> [Written task]: Your task is to output the listing word for word, with pictures excluded.
[Start of section]
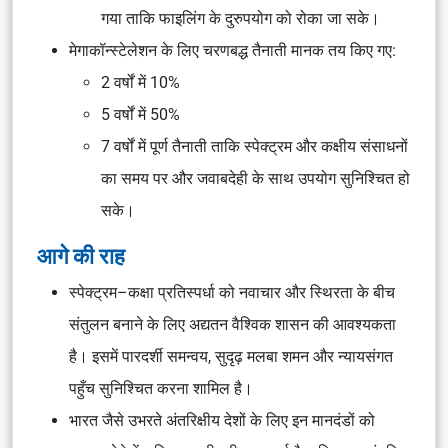
गया ताकि फाइलिंग के दुरुपयोग को रोका जा सके।
मेगाकॉन्स्टेलेशन के लिए चरणबद्ध तैनाती मानक तय किए गए:
2 वर्षों में 10%
5 वर्षों में 50%
7 वर्षों में पूर्ण तैनाती ताकि स्पेक्ट्रम और कक्षीय संसाधनों
का समय पर और जवाबदेही के साथ उपयोग सुनिश्चित हो
सके।
आगे की राह
स्पेक्ट्रम–कक्षा प्रतिस्पर्धा को नवाचार और स्थिरता के बीच
संतुलन बनाने के लिए अद्यतन वैश्विक शासन की आवश्यकता
है। इसमें पारदर्शी समन्वय, सुदृढ़ मलबा शमन और न्यायसंगत
पहुँच सुनिश्चित करना शामिल है।
भारत जैसे उभरते अंतरिक्षीय देशों के लिए इन मानदंडों को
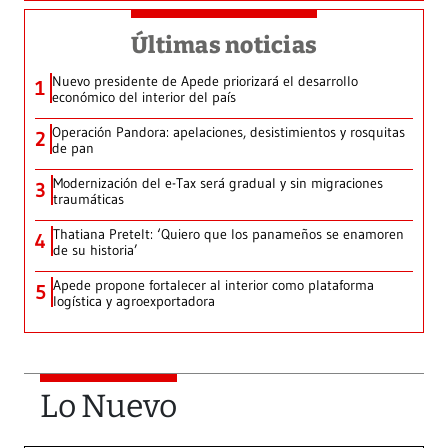
Últimas noticias
Nuevo presidente de Apede priorizará el desarrollo
1
económico del interior del país
Operación Pandora: apelaciones, desistimientos y rosquitas
2
de pan
Modernización del e-Tax será gradual y sin migraciones
3
traumáticas
Thatiana Pretelt: ‘Quiero que los panameños se enamoren
4
de su historia’
Apede propone fortalecer al interior como plataforma
5
logística y agroexportadora
Lo Nuevo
[End of section]
> [Output below]:
गया ताकि फाइलिंग के दुरुपयोग को रोका जा सके।
मेगाकॉन्स्टेलेशन के लिए चरणबद्ध तैनाती मानक तय किए गए:
2 वर्षों में 10%
5 वर्षों में 50%
7 वर्षों में पूर्ण तैनाती ताकि स्पेक्ट्रम और कक्षीय संसाधनों
का समय पर और जवाबदेही के साथ उपयोग सुनिश्चित हो
सके।
आगे की राह
स्पेक्ट्रम–कक्षा प्रतिस्पर्धा को नवाचार और स्थिरता के बीच
संतुलन बनाने के लिए अद्यतन वैश्विक शासन की आवश्यकता
है। इसमें पारदर्शी समन्वय, सुदृढ़ मलबा शमन और न्यायसंगत
पहुँच सुनिश्चित करना शामिल है।
भारत जैसे उभरते अंतरिक्षीय देशों के लिए इन मानदंडों को
Últimas noticias
Nuevo presidente de Apede priorizará el desarrollo
1
económico del interior del país
Operación Pandora: apelaciones, desistimientos y rosquitas
2
de pan
Modernización del e-Tax será gradual y sin migraciones
3
traumáticas
Thatiana Pretelt: ‘Quiero que los panameños se enamoren
4
de su historia’
Apede propone fortalecer al interior como plataforma
5
logística y agroexportadora
Lo Nuevo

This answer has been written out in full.